__Passage provided__:
** start **
Table 4 Total predictable and unpredictable questions over eight lessons

The kinds of questions the prospective teachers asked changed over time. The prospective teachers asked a greater variety of question types in the earlier lessons. In Lessons 2 and 3 (about 6 or 7 weeks into their assignments), the prospective teachers, as a group, asked every type of question that was ever observed during the 10-week period—variety that was not seen in later lessons. Nearly half of all unpredictable questions (UQs) that were asked over the 10-week period were asked during Lessons 2 (30%) and 3 (17%). In Lesson 1, a large majority of the prospective teachers’ questions were predictable (PQs). The number of UQs rose considerably in Lesson 2, but in the weeks to follow decreased again. Most tellingly, the prospective teachers, as a group, asked ten times as many UQs in Lesson 2 (91 UQs) as they did in Lesson 8 (9 UQs), the final observation. Figure 1 compares the numbers of PQs and UQs that the prospective teachers, as a group, asked during each lesson.

Fig. 1
figure 1

Number of predictable and unpredictable questions asked per lesson

It is important to note that the overall number of teacher questions also decreased over the 10-week period, with decreases in both categories. Apparently, some phenomenon other than a gradual avoidance of UQs was also at play. We have no hypothesis about what caused this overall decrease, but we believe we can rule out three explanations. One is that course content changed over the 10-week period to become less conducive to UQs. This is unlikely to explain the overall decrease in questions because the decrease was seen with every teacher, despite their differing courses, and because the content shifted multiple times within each curriculum during the eight lessons. While it is possible that in one prospective teacher’s class, the topics in the earlier weeks were more conducive to question asking, it is unlikely that this would be true of four different curricula (no two prospective teachers taught the same topic in any of the eight lessons). Another possible explanation for reduced questioning is that the amount of time spent in whole-class discussion also decreased, limiting the opportunity to observe questions in later weeks. This explanation can be ruled out because there was no evidence of a decrease in whole-class discussion time; this remained close to 77% of class time throughout the study period. A third explanation is that the need to prepare for standardized testing suppressed teacher questions. Again, we rule out this explanation because of timing. All four classrooms experienced statewide testing during the study period, but testing came immediately after Lesson 4 or 5 for every prospective teacher. Thus, any test preparation would have been more intense in the first three to four lessons (when more teacher questions were documented) than in later lessons. While not an explanation, it is noteworthy that the steep drop in total questions in Lessons 7 and 8 was driven by two prospective teachers, Anthony and Linda, who asked no questions during these lessons.

The unexplained overall decrease in questions notwithstanding, it remains the case that the proportion of UQs also decreased. Figure 1 shows that the percent of unpredictable questions ranged from a high of 49% in Lesson 2 to a low of 18% in Lesson 8. The number of UQs decreased from 221 asked during Lessons 1–4 to 81 asked during Lessons 5–8—a decrease of 63%, while the number of PQs decreased from 428 asked during Lessons 1–4 to 259 asked during Lessons 5–8—a decrease of only 39%.

The patterns identified for the group applied to the individuals, too. Figure 2 shows that, despite varying total numbers of questions asked by the prospective teachers, all but Michelle asked declining proportions of UQs after a spike in Lesson 2 or 3. (Michelle’s proportion of UQs was slightly higher in Lesson 7 [28%] than in Lesson 3 [26%], but these represent small numbers of UQs: Michelle asked only 9 UQs in Lesson 7, compared to Anthony, Linda, and Carl’s highs of 47, 17, and 20 UQs, respectively, in Lesson 2 or 3.)
** end **
__Collected material__:
** start **
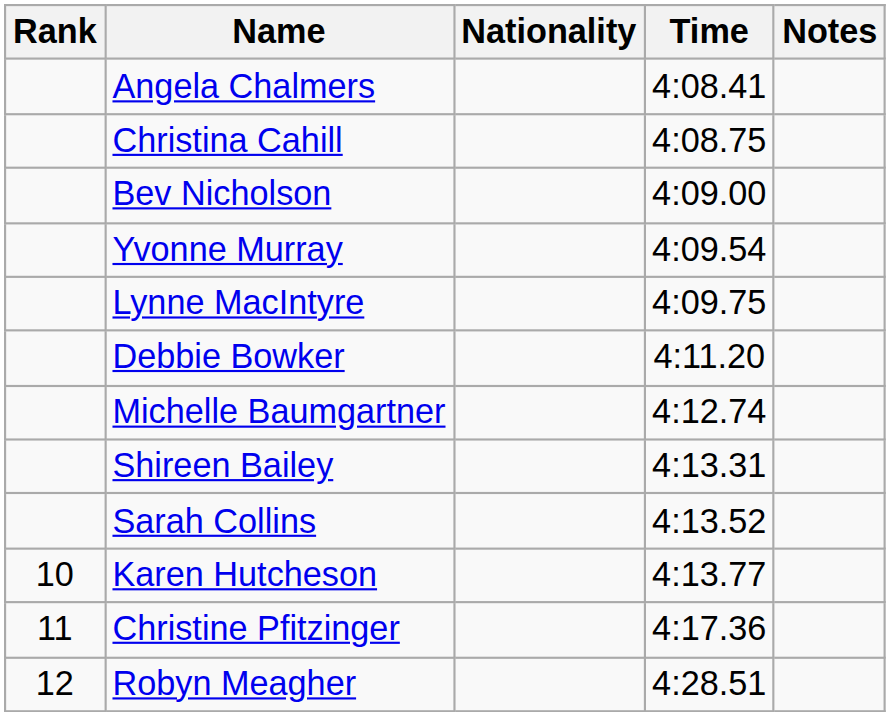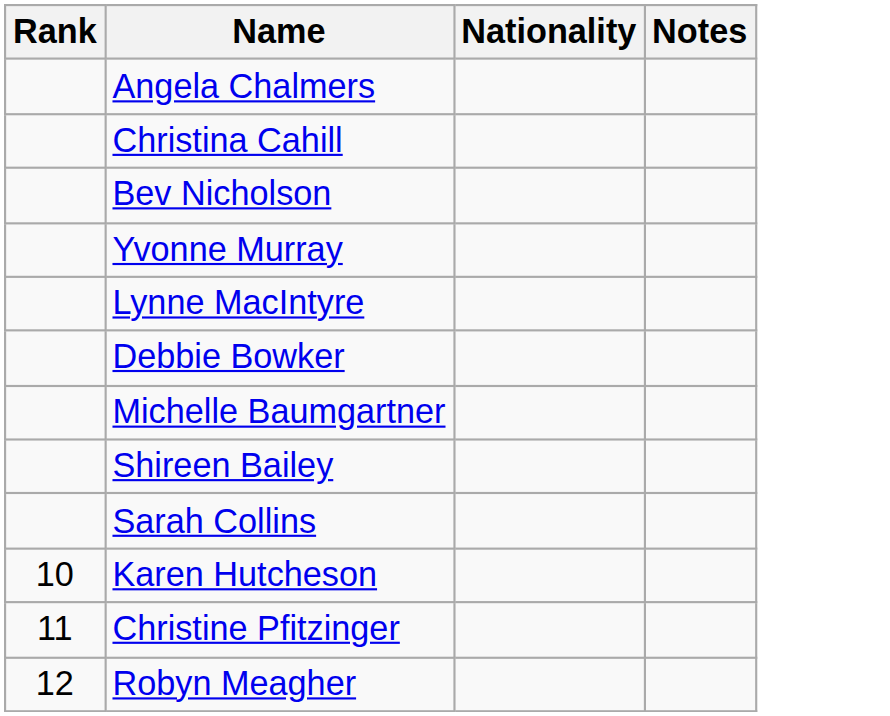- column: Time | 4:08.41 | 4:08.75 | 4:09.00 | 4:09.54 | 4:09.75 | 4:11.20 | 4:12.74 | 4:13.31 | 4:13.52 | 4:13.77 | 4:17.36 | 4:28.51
** end **
__Task set__:
(a) In the passage on prospective teachers' questions, rewrite the part from "The unexplained overall" up to and including "of only 39%.", changing "unexplained" to "unaccounted-for".
(b) Write the next part of the passage on prospective teachers' questions, beginning right after its final sentence.

__The replies__:
(a)
The unaccounted-for overall decrease in questions notwithstanding, it remains the case that the proportion of UQs also decreased. Figure 1 shows that the percent of unpredictable questions ranged from a high of 49% in Lesson 2 to a low of 18% in Lesson 8. The number of UQs decreased from 221 asked during Lessons 1–4 to 81 asked during Lessons 5–8—a decrease of 63%, while the number of PQs decreased from 428 asked during Lessons 1–4 to 259 asked during Lessons 5–8—a decrease of only 39%.

(b)
Fig. 2
figure 2

Percents of unpredictable questions asked by each prospective teacher

For reasons just discussed, this decline in UQs seems unlikely to be explained by curricular or topic changes over time, by the amount of whole-class discussion, or standardized testing. Further, the nature and structure of the lessons did not observably change for any of the prospective teachers but followed a similar pattern across prospective teachers and weeks: A homework review was followed by a warm-up problem, the prospective teacher would then provide direct instruction with solved examples while students took notes, and finally students would work guided-practice exercises (sometimes with manipulatives) individually or in small groups. The decline in UQs could not be explained by the curriculum or lesson structure.

Phase 2 data collection and analysis

The first author interviewed the prospective teachers individually, twice. The first interview occurred during the first week of the study, about 4 weeks into the student-teaching assignment. The second interview occurred near the end of the study period. The two interviews used different protocols, but both were designed to elicit the prospective teachers’ views on teaching and about questioning in particular, to provide insight into why the prospective teachers asked the kinds of questions they did and, if their questioning had changed over time, why. While these interviews were conducted prior to Phase 1 data analysis, they are described here as part of Phase 2 because their analysis was done in light of the Phase 1 results.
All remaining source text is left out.